December 3, 2012
In litigation it initiated against patent holding company, Innovatio IP Ventures LLC, Cisco Systems, Inc. and its co-plaintiffs, Motorola Solutions, Inc. and Netgear, Inc., have raised the stakes in the legal battle between technology companies and ”non-practicing patent entities” (also sometimes referred to as “patent trolls”). In that case, the plaintiffs contend that mass patent litigation threatened against thousands of individual businesses that are users of products containing allegedly infringing technologies constitutes illegal racketeering on the part of the patent owners.
It is now common for patent owners to threaten or instigate patent infringement litigation against companies that use products containing allegedly infringing technologies. Cisco and its co-plaintiffs claim, for example, that Innovatio sent 8,000 letters directly to businesses using Wi-Fi networking products manufactured by the plaintiffs. Cisco claims that the letters threaten the customers with patent infringement litigation. Many of the targeted businesses are small enterprises in non-technology industries, such as restaurants, hotels, and retailers who offer Wi-Fi access to their customers.
Cisco claims that this practice of targeting users of technologies, instead of the manufacturers who integrate the technologies into products, is improper and illegal. Innovatio responds by noting, among other things, that patent law permits patent owners to enforce their rights against any party who makes, sells, or uses the protected technology without permission.
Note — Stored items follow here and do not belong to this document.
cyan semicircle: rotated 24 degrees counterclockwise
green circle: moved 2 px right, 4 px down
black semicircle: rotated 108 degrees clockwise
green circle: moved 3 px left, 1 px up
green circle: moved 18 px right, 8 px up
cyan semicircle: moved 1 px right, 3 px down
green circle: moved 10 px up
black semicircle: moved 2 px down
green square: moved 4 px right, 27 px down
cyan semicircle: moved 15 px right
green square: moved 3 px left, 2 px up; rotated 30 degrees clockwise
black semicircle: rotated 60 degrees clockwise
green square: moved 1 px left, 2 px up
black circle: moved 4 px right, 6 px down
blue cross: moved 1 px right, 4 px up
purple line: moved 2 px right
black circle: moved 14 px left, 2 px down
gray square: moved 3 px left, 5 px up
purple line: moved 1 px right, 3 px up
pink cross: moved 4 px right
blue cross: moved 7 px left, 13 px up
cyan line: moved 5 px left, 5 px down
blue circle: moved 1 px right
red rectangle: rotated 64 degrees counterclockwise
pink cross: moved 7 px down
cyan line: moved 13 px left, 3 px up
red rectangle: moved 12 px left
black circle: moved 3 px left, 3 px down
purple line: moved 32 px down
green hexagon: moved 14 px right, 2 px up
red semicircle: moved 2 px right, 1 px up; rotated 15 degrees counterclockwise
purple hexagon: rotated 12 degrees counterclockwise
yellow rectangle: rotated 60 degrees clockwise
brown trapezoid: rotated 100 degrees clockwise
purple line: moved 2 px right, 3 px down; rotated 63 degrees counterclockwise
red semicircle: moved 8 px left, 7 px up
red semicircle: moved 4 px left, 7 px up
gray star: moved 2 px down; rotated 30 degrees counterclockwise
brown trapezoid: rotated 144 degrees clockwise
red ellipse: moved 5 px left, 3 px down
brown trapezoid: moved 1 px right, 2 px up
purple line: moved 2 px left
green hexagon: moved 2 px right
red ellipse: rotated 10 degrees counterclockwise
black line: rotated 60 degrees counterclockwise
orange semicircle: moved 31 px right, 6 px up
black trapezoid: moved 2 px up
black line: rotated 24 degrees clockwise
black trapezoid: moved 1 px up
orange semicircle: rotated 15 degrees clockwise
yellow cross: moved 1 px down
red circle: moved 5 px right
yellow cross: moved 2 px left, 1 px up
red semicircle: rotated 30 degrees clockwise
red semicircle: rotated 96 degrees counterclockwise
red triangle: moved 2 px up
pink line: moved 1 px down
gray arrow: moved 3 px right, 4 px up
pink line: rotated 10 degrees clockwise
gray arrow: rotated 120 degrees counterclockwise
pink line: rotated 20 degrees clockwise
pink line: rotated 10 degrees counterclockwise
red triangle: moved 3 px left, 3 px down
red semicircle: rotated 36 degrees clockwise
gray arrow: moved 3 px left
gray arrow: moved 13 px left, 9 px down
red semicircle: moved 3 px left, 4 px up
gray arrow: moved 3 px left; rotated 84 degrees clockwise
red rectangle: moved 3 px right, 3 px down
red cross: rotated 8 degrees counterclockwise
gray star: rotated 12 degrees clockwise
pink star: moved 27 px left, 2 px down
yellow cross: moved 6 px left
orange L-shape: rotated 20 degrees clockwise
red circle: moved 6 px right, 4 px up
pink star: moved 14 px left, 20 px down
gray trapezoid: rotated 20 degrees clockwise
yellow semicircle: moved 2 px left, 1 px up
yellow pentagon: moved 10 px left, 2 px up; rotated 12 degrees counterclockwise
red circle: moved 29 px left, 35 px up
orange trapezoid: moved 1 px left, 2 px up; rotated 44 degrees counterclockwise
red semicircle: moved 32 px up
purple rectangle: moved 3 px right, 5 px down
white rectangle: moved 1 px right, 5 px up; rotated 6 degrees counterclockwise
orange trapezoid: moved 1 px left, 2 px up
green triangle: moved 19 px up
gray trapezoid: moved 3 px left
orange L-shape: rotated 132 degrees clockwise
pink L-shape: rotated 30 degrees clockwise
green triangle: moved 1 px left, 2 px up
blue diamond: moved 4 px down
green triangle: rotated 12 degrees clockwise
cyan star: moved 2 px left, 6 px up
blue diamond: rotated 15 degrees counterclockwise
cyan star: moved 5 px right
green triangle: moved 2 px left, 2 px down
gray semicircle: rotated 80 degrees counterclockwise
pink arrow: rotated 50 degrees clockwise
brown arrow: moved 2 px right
Tactically, the motivation behind patent owners taking action against users of products that incorporate the protected technologies instead of against the parties who integrate the technologies into the products seems clear. It is often more likely that the end users, who are generally not technology-expert companies, will agree more quickly to pay the patent owners to settle the dispute than would the product manufacturers.
The motivation of the plaintiffs in this case also seems clear. Cisco and the other major technology companies are searching for ways to protect their customers. Those customers are not well-positioned to take defensive action in patent infringement litigation. If the threat of patent litigation grows, customers may hesitate before purchasing the technology-based products manufactured by Cisco and others. Additionally, quick settlements agreed to by the customers may adversely affect the defenses mounted by the technology companies in patent litigation brought directly against them.
There are clearly limits on the ability of patent owners to apply their rights. For example, antitrust law and patent law itself prohibit use of patent rights to unreasonably impede competition. There is little doubt that, under some circumstances, enforcement of patent rights against users of products in which allegedly infringing technologies are embedded could constitute racketeering. It is far from certain, however, if the incidents identified by Cisco and its co-plaintiffs in this case are, in fact, illegal.
By making these claims, Cisco and the other plaintiffs have raised the stakes in the ongoing dispute between technology users and patent owners. It seems likely that the plaintiffs are fully aware that their prospects of success in the case are highly uncertain. Cisco and the other plaintiffs may not be overly concerned about whether or not they win this particular case. The most important aspect of the case for them may well be the public platform the case provides for highlighting the significant potential adverse economic impact that can be caused by misuse of patent rights.